For some time now, Netflix has been criticised for producing ‘woke-safe’ content so married to political correctness and social justice that, at times, it ends up being moral discourse instead of entertainment. Netflix, as Internet favourite Elon Musk put it, suffers from the "woke mind virus". It chooses to live in a dream world that is far separated from the lives of its audiences.
A form of that critique was on display in India this weekend. The trigger was the release of the teaser-trailer of Zoya Akhtar’s The Archies. There was nothing politically incorrect about the trailer, but the criticism it attracted followed the same refrain: Yet another Netflix release that is oh-so-out-of-touch!
To be fair, it's hard to imagine many Indians connecting with the minute-and-a-half-long cast announcement video. The yellow-tinted teaser-trailer (for nostalgia’s sake, I guess) had a bunch of teenagers bouncing about in an orchard, picnicking with burgers-cupcakes pulled out of wicker baskets and cool summer drinks sipped from mason jars.

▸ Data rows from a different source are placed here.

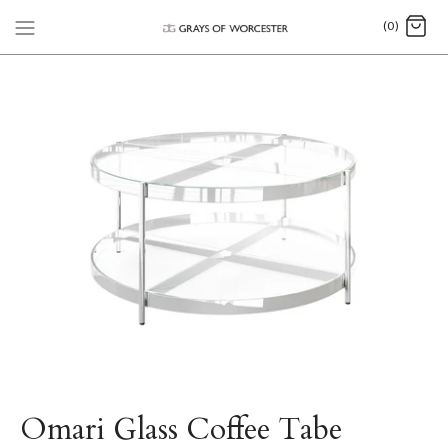
(0)
Omari Glass Coffee Tabe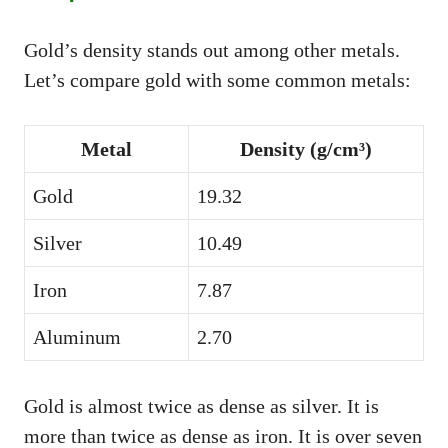
Gold’s density stands out among other metals.
Let’s compare gold with some common metals:
Metal
Density (g/cm³)
Gold
19.32
Silver
10.49
Iron
7.87
Aluminum
2.70
Gold is almost twice as dense as silver. It is
more than twice as dense as iron. It is over seven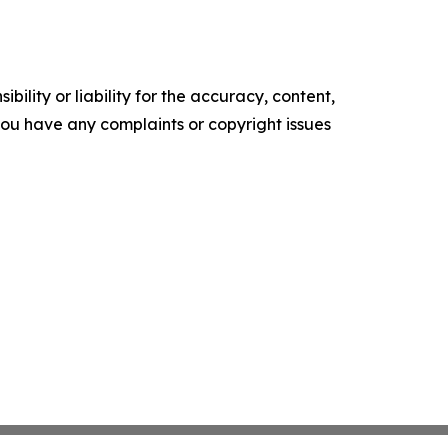
ility or liability for the accuracy, content,
f you have any complaints or copyright issues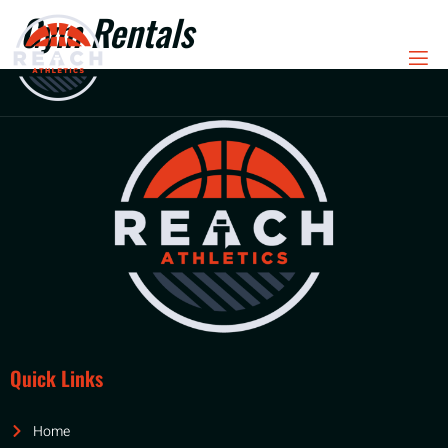
Gym Rentals
Quick Links
Home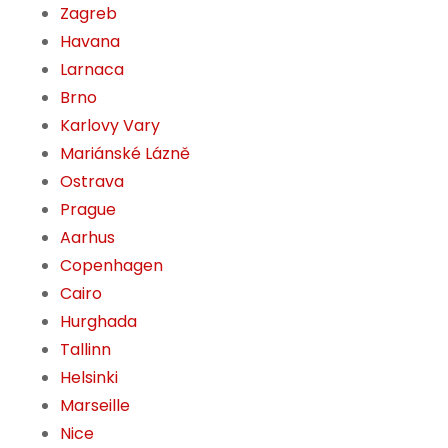
Zagreb
Havana
Larnaca
Brno
Karlovy Vary
Mariánské Lázně
Ostrava
Prague
Aarhus
Copenhagen
Cairo
Hurghada
Tallinn
Helsinki
Marseille
Nice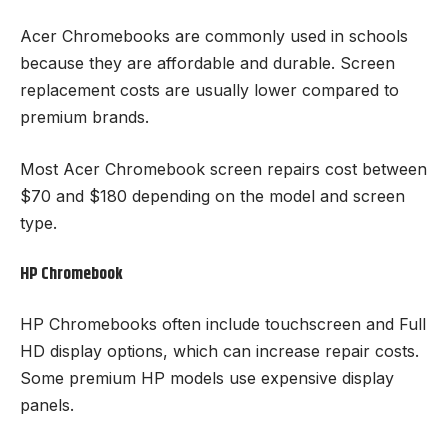
Acer Chromebooks are commonly used in schools
because they are affordable and durable. Screen
replacement costs are usually lower compared to
premium brands.
Most Acer Chromebook screen repairs cost between
$70 and $180 depending on the model and screen
type.
HP Chromebook
HP Chromebooks often include touchscreen and Full
HD display options, which can increase repair costs.
Some premium HP models use expensive display
panels.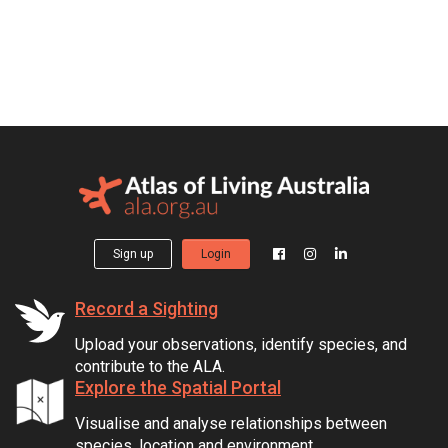
Sign up
Login
Record a Sighting
Upload your observations, identify species, and
contribute to the ALA.
Explore the Spatial Portal
Visualise and analyse relationships between
species, location and environment.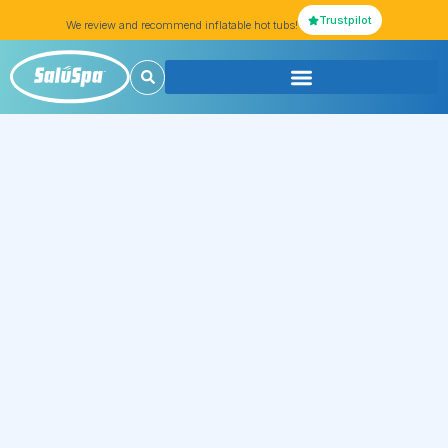
Trustpilot
We review and recommend inflatable hot tubs!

The Archies, based on the evidence till now, screams South Bombay and its favourite picnic destination, Alibag.
That got the people’s goat (the fact that three of the six leading cast members are star kids also got the people’s goat, but that’s a debate for another day). From Zoya Akhtar making yet another movie of the rich people, by the rich people, and for the rich people to Netflix wasting production money on a show/film that a majority of India wouldn’t watch or identify with, the criticism was swift and severe.